When you recruit people, you want to find the best of the best to enhance your company. Since you and your recruiters can’t read minds, you have to rely on resumes, applications, and information provided by employee candidates during an interview to find out who is qualified. Unfortunately, as many as 50 percent of employee candidates may be lying on their resumes, according to Freakonomics coauthor Steven D. Levitt.

When employee candidates lie, it can harm your organization. Some lies may make your organization vulnerable to legal penalties, while others may affect your productivity and revenues. The following are some of the most common lies told by employee candidates intent on getting the job.

1. “I Got Great Grades in X Major at Y University”

Education is possibly the most frequently fudged category on the resume. While many employers will check previous job references, it is rare that a company will actually check to see what kind of grades someone got or even whether they truly have the degree or education level that they claim. Failing to do a sound background check or require a copy of a degree to be presented can result in unqualified individuals getting the job.

2. “I Have Been Continuously Employed”

A high percentage of the workforce has been unemployed for at least a short period of time at some point. While the reasons may vary considerably, many employee candidates feel that employment gaps will hurt their chances of getting a job, so they stretch employment dates to cover gaps. Checking references and being open to talking about the reasons for employment gaps can help make employee candidates less likely to lie and can help you catch them when they do.

3. “I Made These improvements at My Last Job”

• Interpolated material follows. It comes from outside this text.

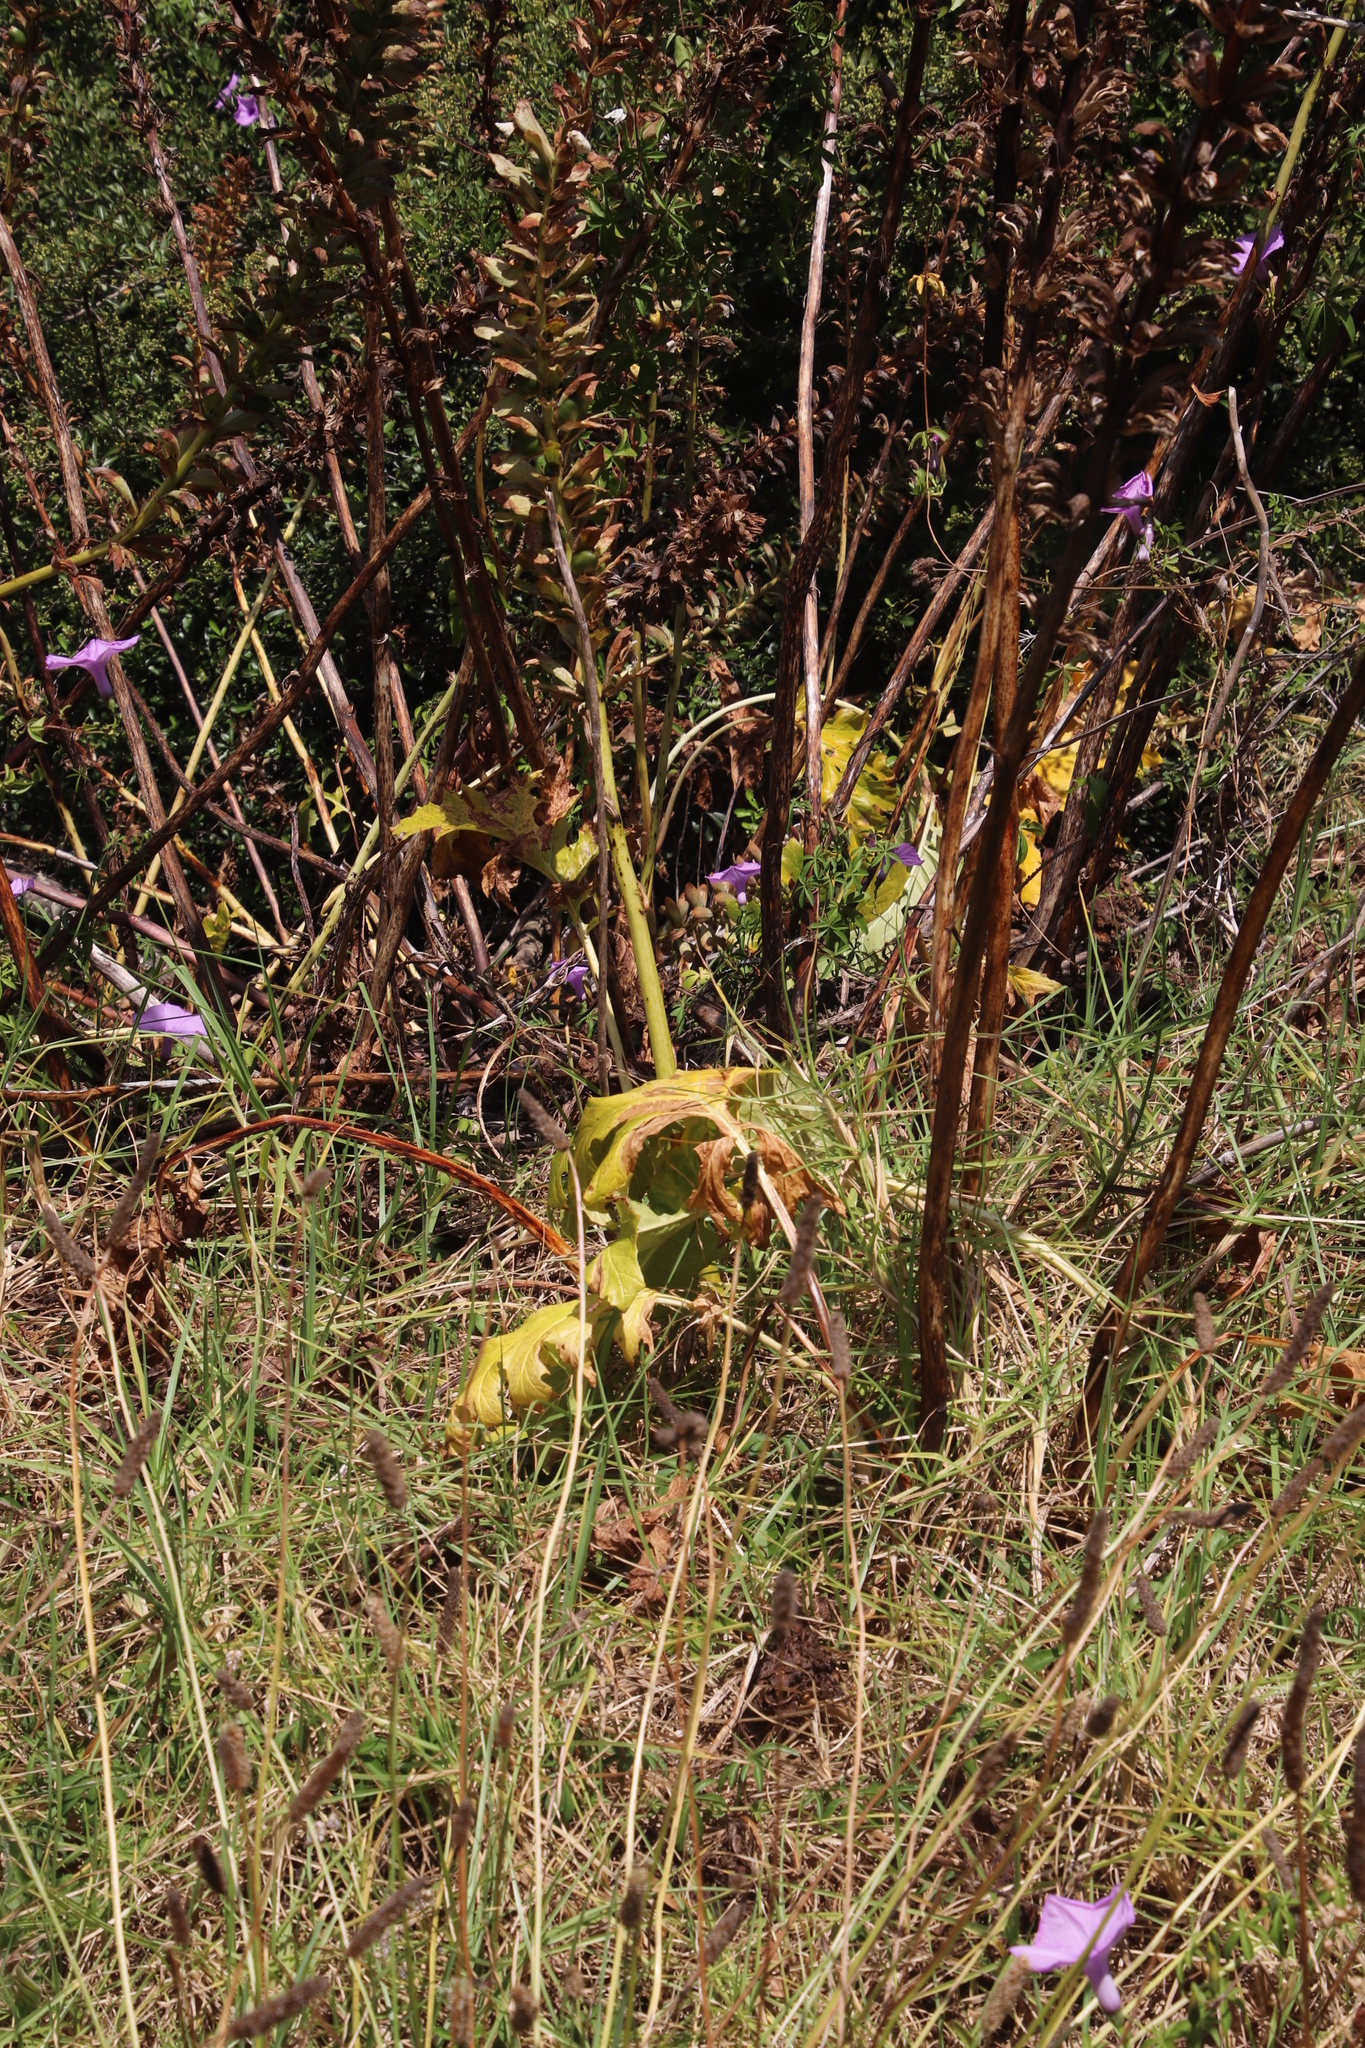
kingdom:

Improvements in sales, decreases in turnover, and efficiency improvements at previous jobs are just a few of the things that employees may exaggerate. Employees may also make generic claims about how their performance improved the company overall. Since these claims may be difficult to confirm or refute, the best approach may be to ask employees to elaborate on their great accomplishments and tell you how they would go about making those improvements in your company.

4. “I Was the Manager at My Last Company”

Employees may exaggerate or outright lie about what their title was at their last job in order to gain a higher station and better pay at the start. This can generally be fact-checked with a call to the last employer. You may also ask questions about leadership skills and managing a team in order to find out whether they were truly a manager and how well they did.

5. “I Am Great at X,Y, and Z”

It is necessary to find out what an employee is skilled in so that you can best match their skills to your needs, so it really hurts your organization when you place an employee and they do not have the skills that they claim. If an employee claims certifications or education, you can check those skills, but otherwise you have to rely on what they tell you. To truly find out what an employee knows, a realistic job preview may be invaluable.